The film works particularly well in its build-up with the mix that Cardos creates of redneck tensions, the mystery about what is happening and constant strangeness of things in the town. In fact, it is not until the 57-minute mark that we actually see any zombies at all. Clearly, the film has been inspired by and intended to play into the 1980s fad for zombie movies that came out after the success of Dawn of the Dead (1978). When it eventually arrives at such, Mutant throws nothing of any particular originality or distinction into the pot. The gore effects expected of the genre have been tamed way down. The zombies are run of the mill – certainly their emergence is nowhere as interesting as the build-up that Cardos generates. (Part of the problem with this is that the film has a script that started out as a plague outbreak drama that was retooled to turn into a toxic waste zombie film). The film arrives at an okay apocalyptic eruption around the town with Wings Hauser locked into a cellar with Mary Nell Santacroce’s zombie daughter, Jody Medford surrounded in a car, she venturing into the school to rescue Cary Guffey, and her and Wings Hauser running through the streets.

The film is also well served by an interesting cast.

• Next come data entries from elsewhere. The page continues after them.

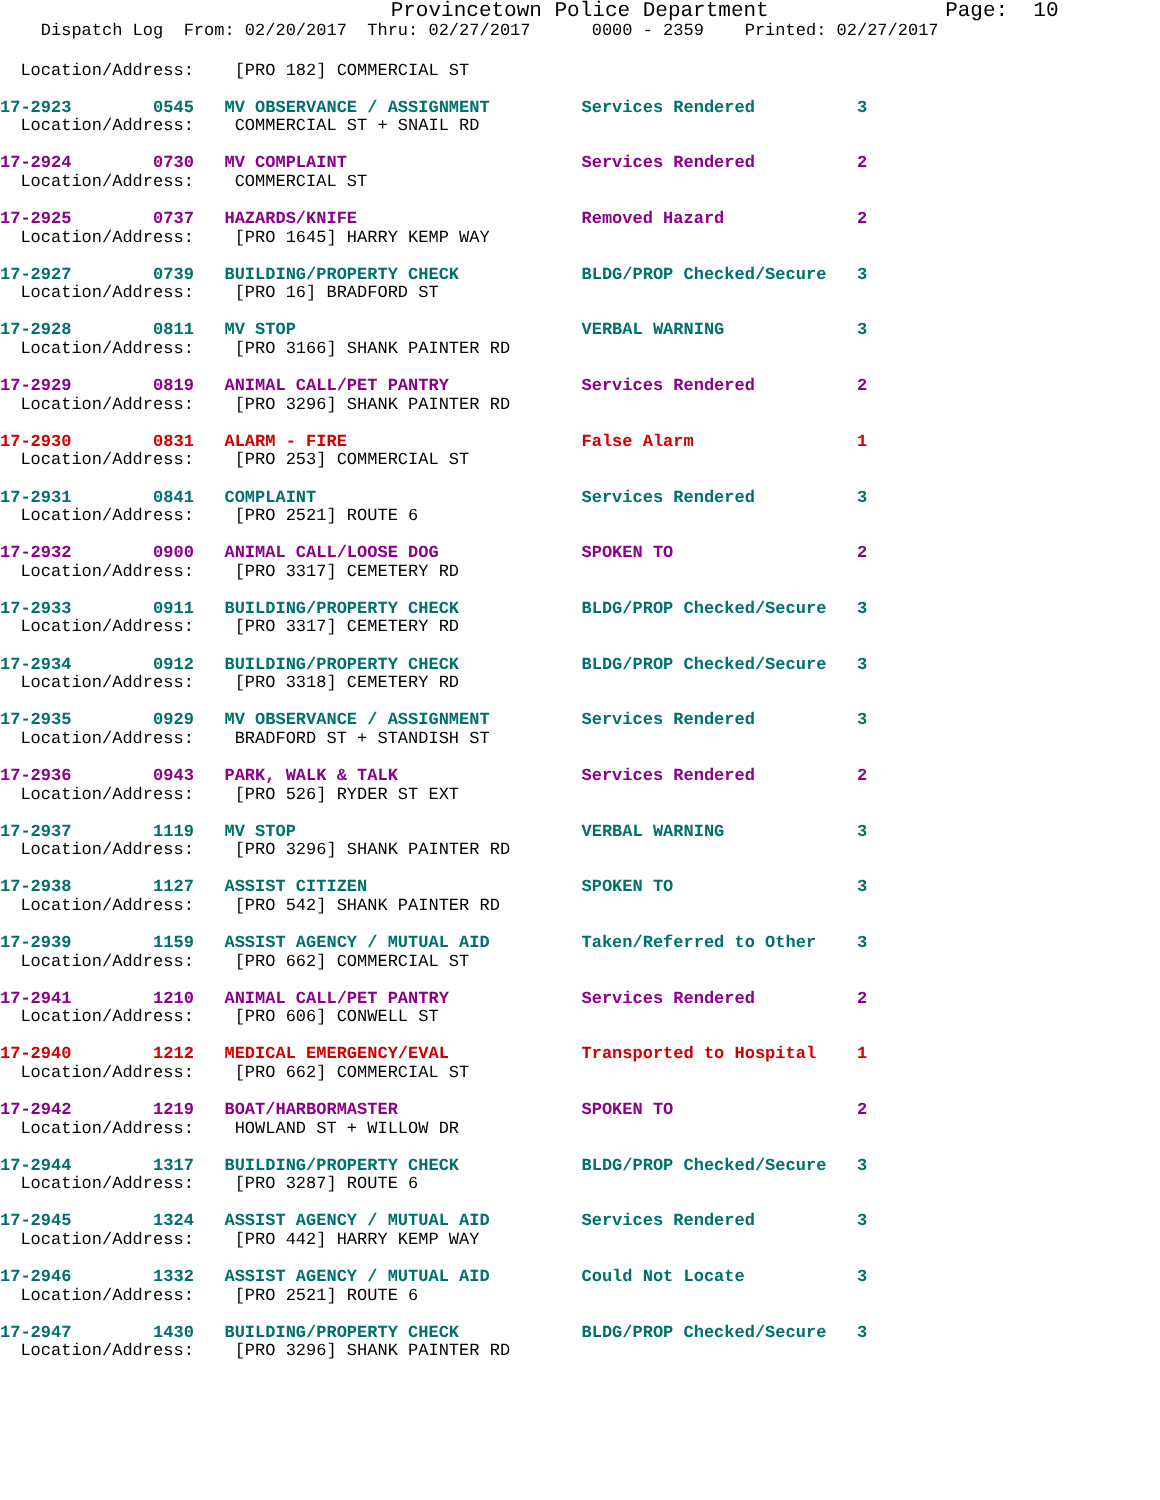Provincetown Police Department              Page:  10
    Dispatch Log  From: 02/20/2017  Thru: 02/27/2017      0000 - 2359    Printed: 02/27/2017
  Location/Address:    [PRO 182] COMMERCIAL ST
17-2923        0545   MV OBSERVANCE / ASSIGNMENT         Services Rendered          3
  Location/Address:    COMMERCIAL ST + SNAIL RD
17-2924        0730   MV COMPLAINT                       Services Rendered          2
  Location/Address:    COMMERCIAL ST
17-2925        0737   HAZARDS/KNIFE                      Removed Hazard             2
  Location/Address:    [PRO 1645] HARRY KEMP WAY
17-2927        0739   BUILDING/PROPERTY CHECK            BLDG/PROP Checked/Secure   3
  Location/Address:    [PRO 16] BRADFORD ST
17-2928        0811   MV STOP                            VERBAL WARNING             3
  Location/Address:    [PRO 3166] SHANK PAINTER RD
17-2929        0819   ANIMAL CALL/PET PANTRY             Services Rendered          2
  Location/Address:    [PRO 3296] SHANK PAINTER RD
17-2930        0831   ALARM - FIRE                       False Alarm                1
  Location/Address:    [PRO 253] COMMERCIAL ST
17-2931        0841   COMPLAINT                          Services Rendered          3
  Location/Address:    [PRO 2521] ROUTE 6
17-2932        0900   ANIMAL CALL/LOOSE DOG              SPOKEN TO                  2
  Location/Address:    [PRO 3317] CEMETERY RD
17-2933        0911   BUILDING/PROPERTY CHECK            BLDG/PROP Checked/Secure   3
  Location/Address:    [PRO 3317] CEMETERY RD
17-2934        0912   BUILDING/PROPERTY CHECK            BLDG/PROP Checked/Secure   3
  Location/Address:    [PRO 3318] CEMETERY RD
17-2935        0929   MV OBSERVANCE / ASSIGNMENT         Services Rendered          3
  Location/Address:    BRADFORD ST + STANDISH ST
17-2936        0943   PARK, WALK & TALK                  Services Rendered          2
  Location/Address:    [PRO 526] RYDER ST EXT
17-2937        1119   MV STOP                            VERBAL WARNING             3
  Location/Address:    [PRO 3296] SHANK PAINTER RD
17-2938        1127   ASSIST CITIZEN                     SPOKEN TO                  3
  Location/Address:    [PRO 542] SHANK PAINTER RD
17-2939        1159   ASSIST AGENCY / MUTUAL AID         Taken/Referred to Other    3
  Location/Address:    [PRO 662] COMMERCIAL ST
17-2941        1210   ANIMAL CALL/PET PANTRY             Services Rendered          2
  Location/Address:    [PRO 606] CONWELL ST
17-2940        1212   MEDICAL EMERGENCY/EVAL             Transported to Hospital    1
  Location/Address:    [PRO 662] COMMERCIAL ST
17-2942        1219   BOAT/HARBORMASTER                  SPOKEN TO                  2
  Location/Address:    HOWLAND ST + WILLOW DR
17-2944        1317   BUILDING/PROPERTY CHECK            BLDG/PROP Checked/Secure   3
  Location/Address:    [PRO 3287] ROUTE 6
17-2945        1324   ASSIST AGENCY / MUTUAL AID         Services Rendered          3
  Location/Address:    [PRO 442] HARRY KEMP WAY
17-2946        1332   ASSIST AGENCY / MUTUAL AID         Could Not Locate           3
  Location/Address:    [PRO 2521] ROUTE 6
17-2947        1430   BUILDING/PROPERTY CHECK            BLDG/PROP Checked/Secure   3
  Location/Address:    [PRO 3296] SHANK PAINTER RD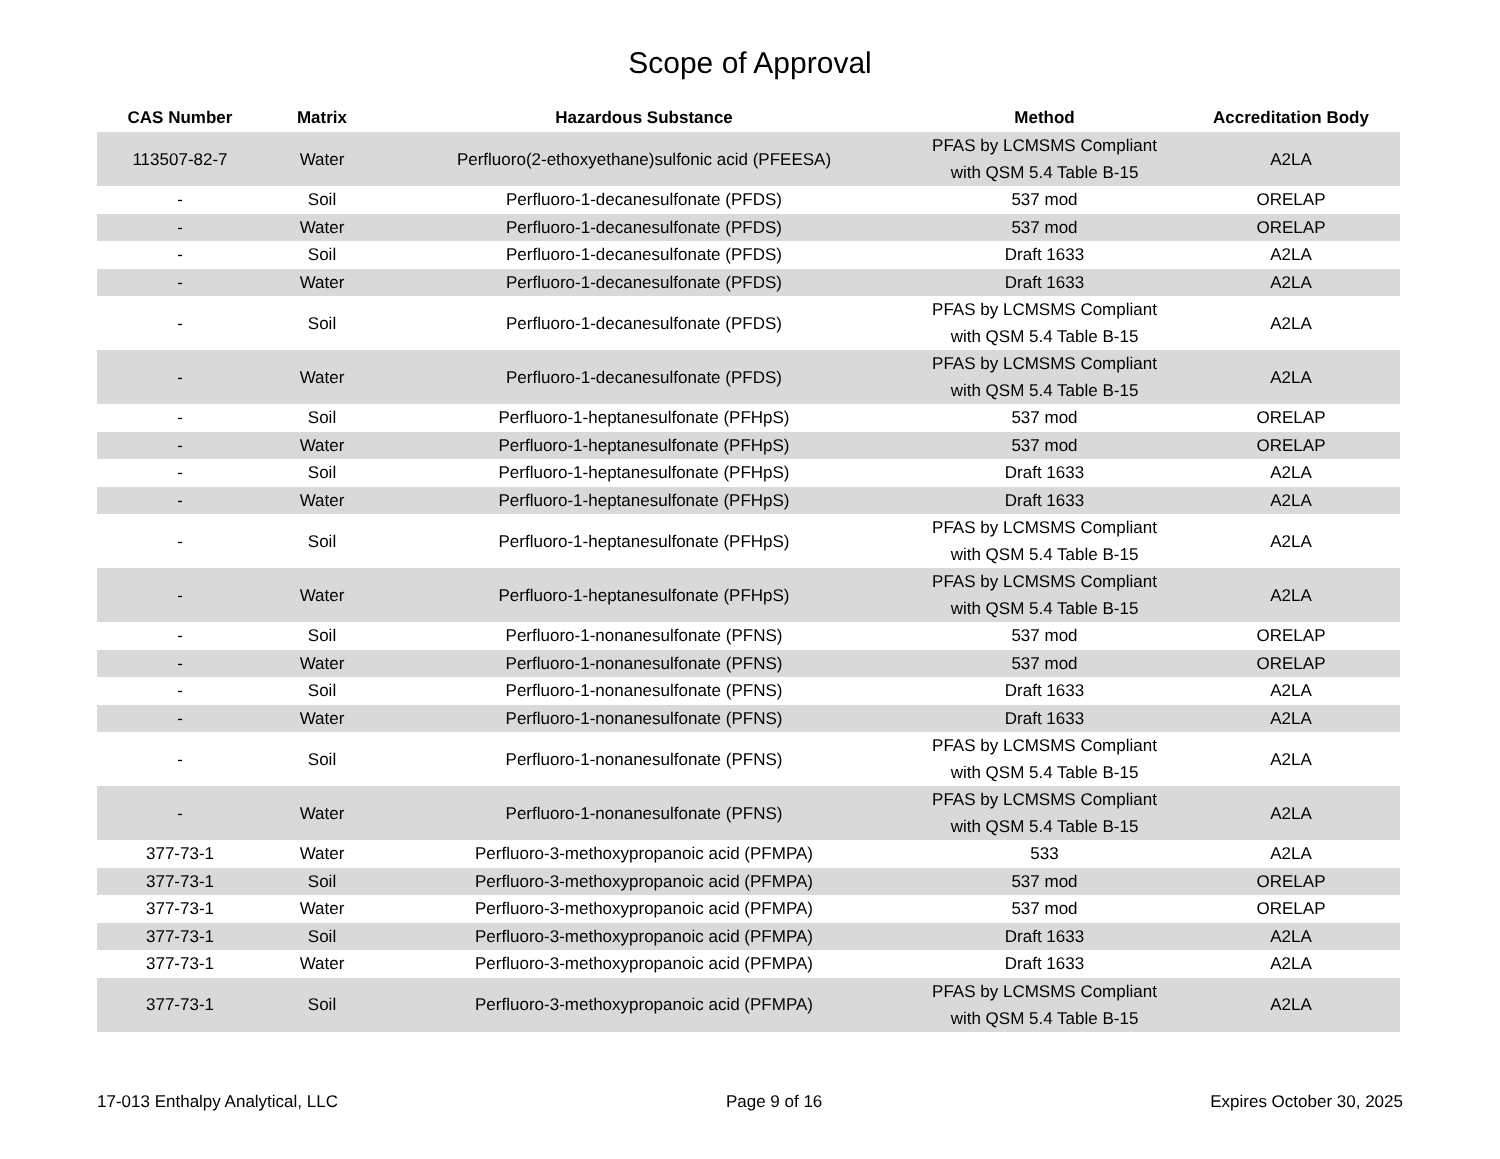Scope of Approval
| CAS Number | Matrix | Hazardous Substance | Method | Accreditation Body |
| --- | --- | --- | --- | --- |
| 113507-82-7 | Water | Perfluoro(2-ethoxyethane)sulfonic acid (PFEESA) | PFAS by LCMSMS Compliant with QSM 5.4 Table B-15 | A2LA |
| - | Soil | Perfluoro-1-decanesulfonate (PFDS) | 537 mod | ORELAP |
| - | Water | Perfluoro-1-decanesulfonate (PFDS) | 537 mod | ORELAP |
| - | Soil | Perfluoro-1-decanesulfonate (PFDS) | Draft 1633 | A2LA |
| - | Water | Perfluoro-1-decanesulfonate (PFDS) | Draft 1633 | A2LA |
| - | Soil | Perfluoro-1-decanesulfonate (PFDS) | PFAS by LCMSMS Compliant with QSM 5.4 Table B-15 | A2LA |
| - | Water | Perfluoro-1-decanesulfonate (PFDS) | PFAS by LCMSMS Compliant with QSM 5.4 Table B-15 | A2LA |
| - | Soil | Perfluoro-1-heptanesulfonate (PFHpS) | 537 mod | ORELAP |
| - | Water | Perfluoro-1-heptanesulfonate (PFHpS) | 537 mod | ORELAP |
| - | Soil | Perfluoro-1-heptanesulfonate (PFHpS) | Draft 1633 | A2LA |
| - | Water | Perfluoro-1-heptanesulfonate (PFHpS) | Draft 1633 | A2LA |
| - | Soil | Perfluoro-1-heptanesulfonate (PFHpS) | PFAS by LCMSMS Compliant with QSM 5.4 Table B-15 | A2LA |
| - | Water | Perfluoro-1-heptanesulfonate (PFHpS) | PFAS by LCMSMS Compliant with QSM 5.4 Table B-15 | A2LA |
| - | Soil | Perfluoro-1-nonanesulfonate (PFNS) | 537 mod | ORELAP |
| - | Water | Perfluoro-1-nonanesulfonate (PFNS) | 537 mod | ORELAP |
| - | Soil | Perfluoro-1-nonanesulfonate (PFNS) | Draft 1633 | A2LA |
| - | Water | Perfluoro-1-nonanesulfonate (PFNS) | Draft 1633 | A2LA |
| - | Soil | Perfluoro-1-nonanesulfonate (PFNS) | PFAS by LCMSMS Compliant with QSM 5.4 Table B-15 | A2LA |
| - | Water | Perfluoro-1-nonanesulfonate (PFNS) | PFAS by LCMSMS Compliant with QSM 5.4 Table B-15 | A2LA |
| 377-73-1 | Water | Perfluoro-3-methoxypropanoic acid (PFMPA) | 533 | A2LA |
| 377-73-1 | Soil | Perfluoro-3-methoxypropanoic acid (PFMPA) | 537 mod | ORELAP |
| 377-73-1 | Water | Perfluoro-3-methoxypropanoic acid (PFMPA) | 537 mod | ORELAP |
| 377-73-1 | Soil | Perfluoro-3-methoxypropanoic acid (PFMPA) | Draft 1633 | A2LA |
| 377-73-1 | Water | Perfluoro-3-methoxypropanoic acid (PFMPA) | Draft 1633 | A2LA |
| 377-73-1 | Soil | Perfluoro-3-methoxypropanoic acid (PFMPA) | PFAS by LCMSMS Compliant with QSM 5.4 Table B-15 | A2LA |
17-013 Enthalpy Analytical, LLC Page 9 of 16 Expires October 30, 2025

Having known Wings Hauser for the numerous bad guy and psycho roles he played throughout the 1980s and 90s, it is unusual seeing him here, much younger and playing the heroic lead. Bo Hopkins does well, giving a wry flinty performance as the sheriff – the sort of role that Wings Hauser would specialise in himself a few years later. As the kid brother who disappears early in the show, is Lee [Harcourt] Montgomery who had a minor genre career as a child actor in films like Ben (1972), Burnt Offerings (1976) and Dead of Night (1977), and by this time is all grown up and making for an incredibly handsome lead. Unfortunately for Montgomery, he disappeared from acting not longer after Mutant was released and these days apparently works as a musician. Another child actor of interest is Cary Guffey who played the abducted kid in Steven Spielberg’s Close Encounters of the Third Kind (1977), did less than half-a-dozen roles and likewise has never been heard from again.